On Not Being a Loveable Old Lady
A casting breakdown came in our office today, and they were wanting to cast - - wait for it - -
a loveable old lady, 55-65
FIFTY-FIVE TO SIXTY-FIVE? I'm fifty-four. Nooooooooo! One more year and that'll be it. Zimmer frames! Those comfy slippers that zip up the front! Fawn cardigans! Hair permed in curls like a sheep (okay, my hair does that all by itself anyway, but I'll be mighty proud of it in a year or so and just waiting for it to go white).
Perhaps it's because I mostly work with people who are younger than I am, but I really don't think of myself as being "old" in any way.

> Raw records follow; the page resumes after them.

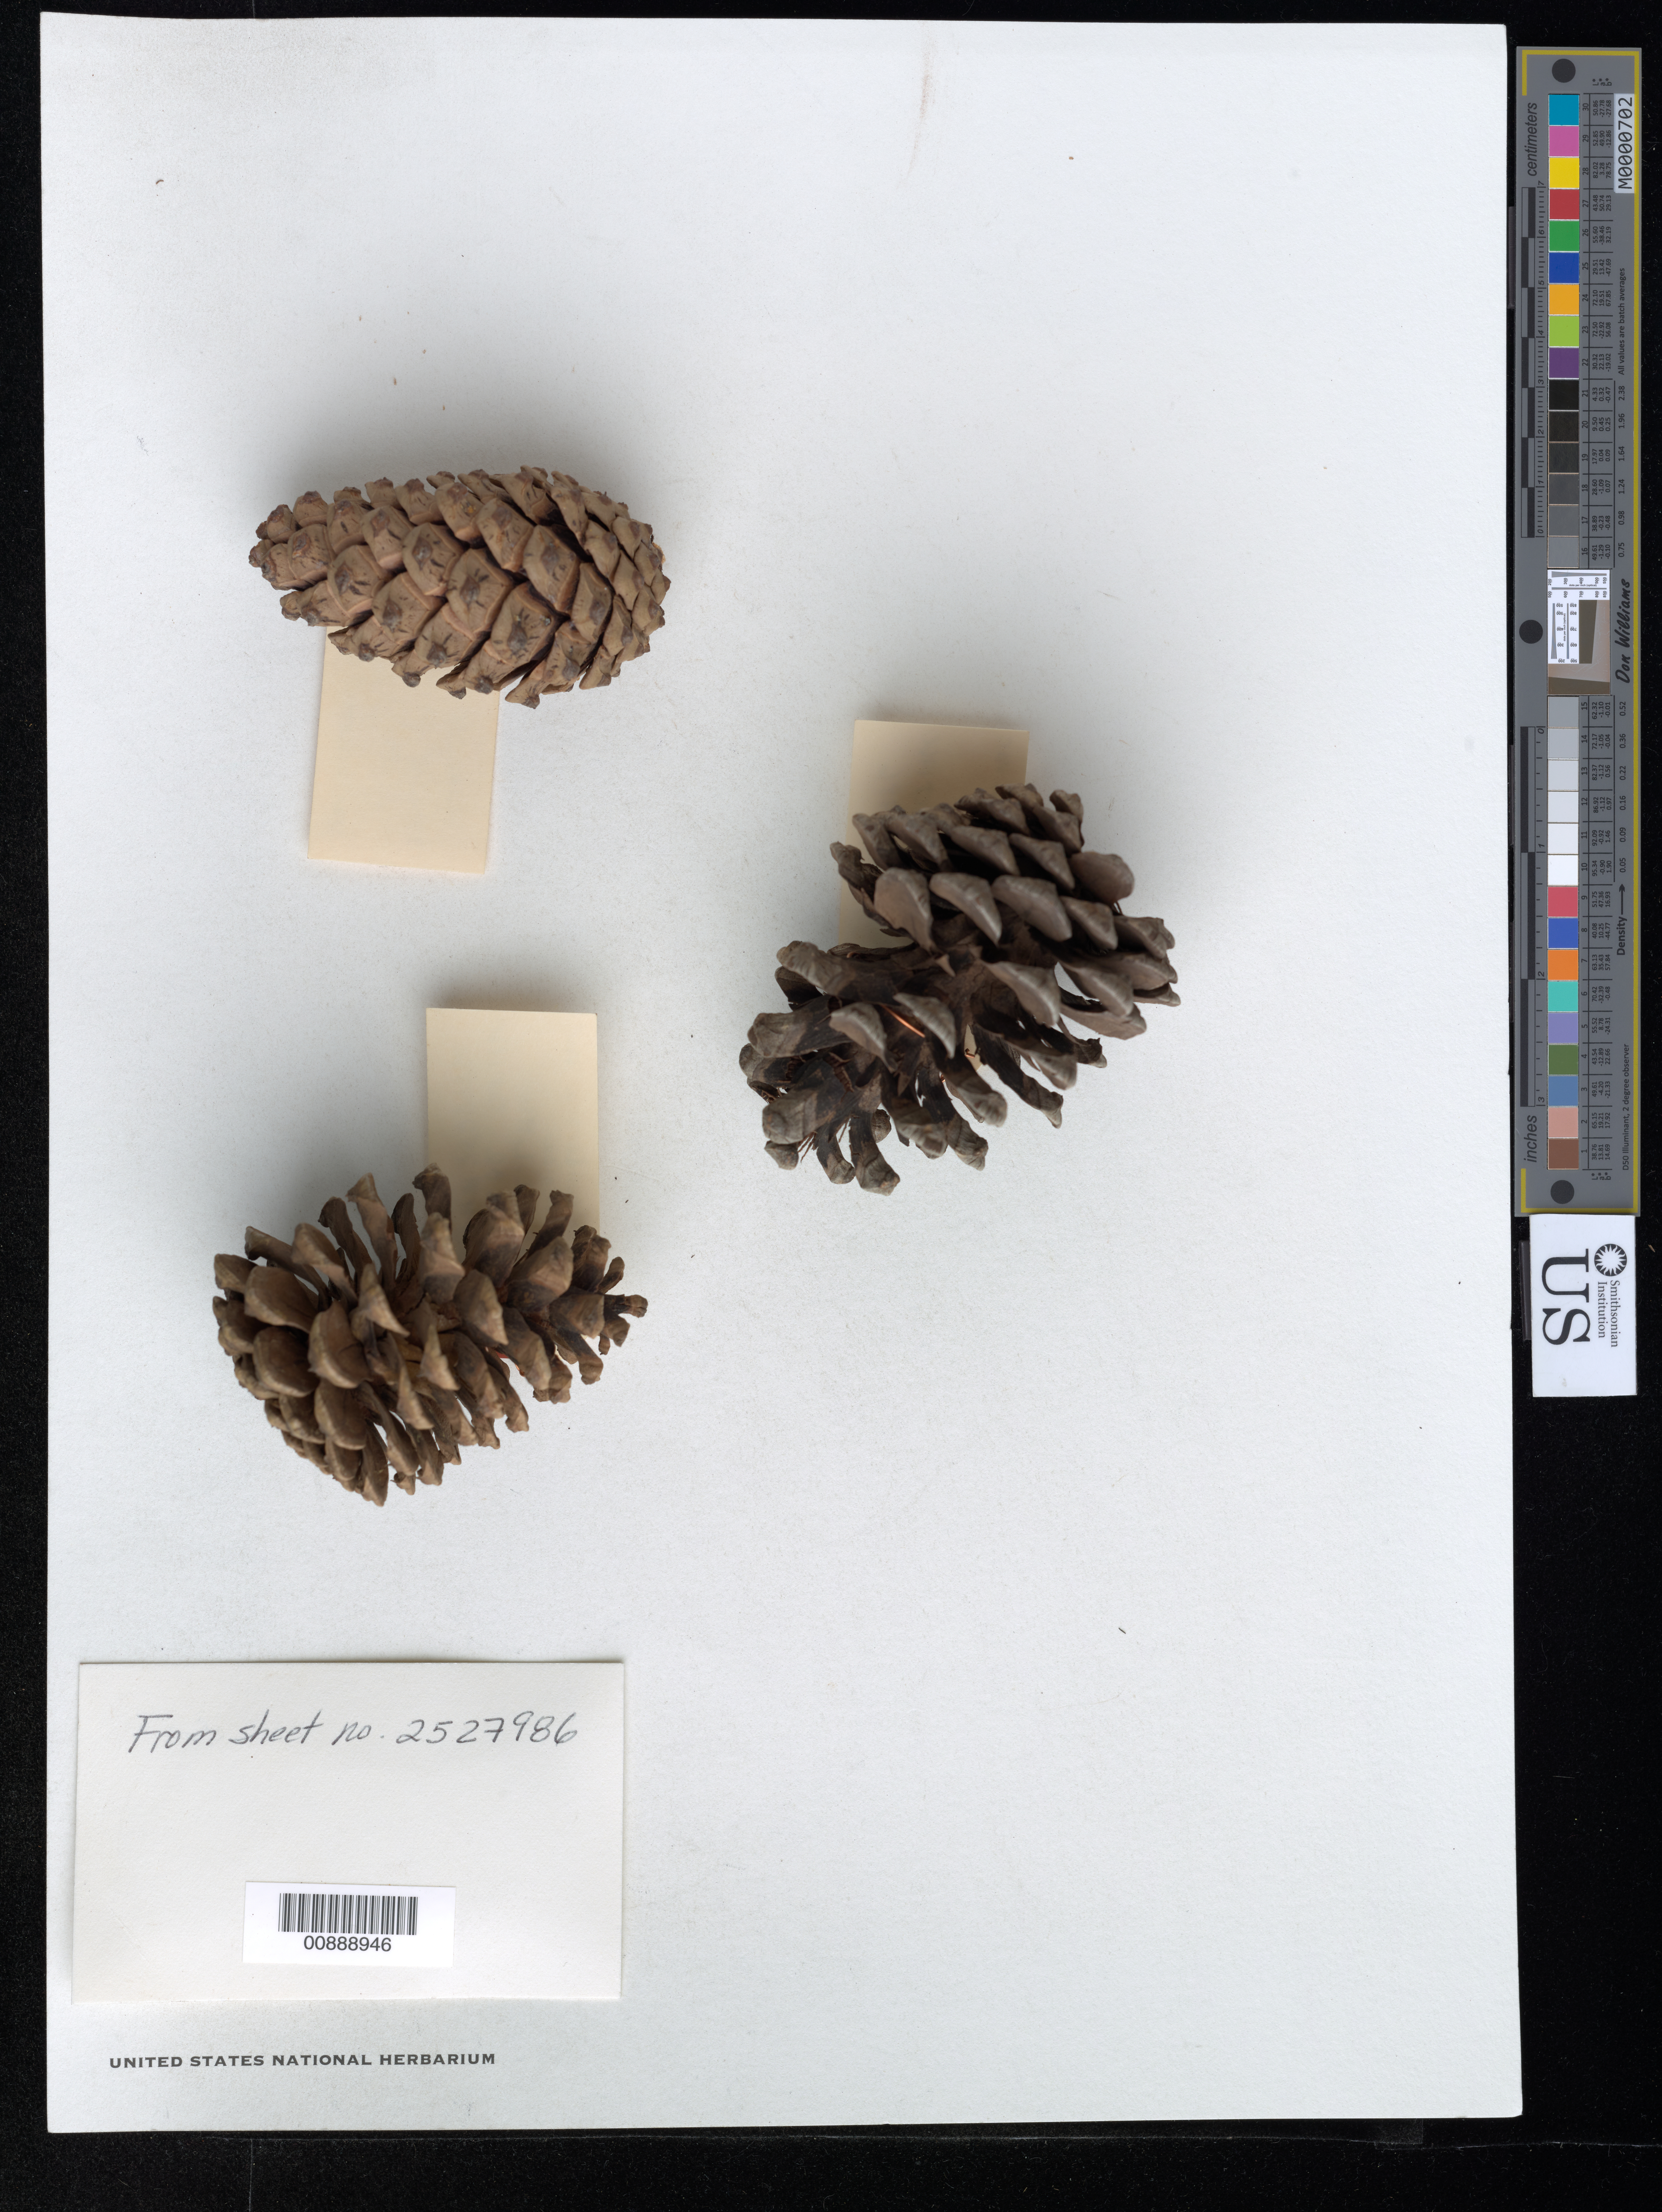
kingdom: Plantae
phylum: Tracheophyta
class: Pinopsida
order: Pinales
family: Pinaceae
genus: Pinus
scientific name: Pinus ponderosa var. arizonica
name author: (Engelm.) Shaw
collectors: E. L. Little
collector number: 17932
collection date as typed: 08 Oct 1960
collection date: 1960-10-08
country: Mexico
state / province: Chihuahua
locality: Mesa del Huracán, 60 km. N of Madera, Chihuahua.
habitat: Pine forest.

I travel about to work all over the place. I work long hours and I think I have a young-at-heart, enthusiastic approach to it all. I know it's partly because I enjoy all my work - I think that really helps.
People often think I'm younger than I am - though I'm not arrogant enough to think it's because I look it! Granted, I don't have many wrinkles, but I don't think it's that. I think it's more that the young people I work with think simply can't imagine anyone being over fifty and still having nearly all of a brain and their own teeth.
And I think that's probably the key to this casting breakdown - it was, no doubt, written by someone in their early twenties. I remember being in a student play when I was nineteen, and was playing someone at the impossibly ancient age of forty.
"You're walking too fast," said the director. "Over-forties shuffle."
Do you know what? They jolly well don't. To be fair to my nineteen-year old self, I disagreed with him even then.
The only thing I would say about over-fifties (of which, remember, I am one) and it is that when we sit down we make a little "Ahhhhhh" of pleasure.
But that's it! That's my only concession! I'm just not having this "old" tag. Grrrrr!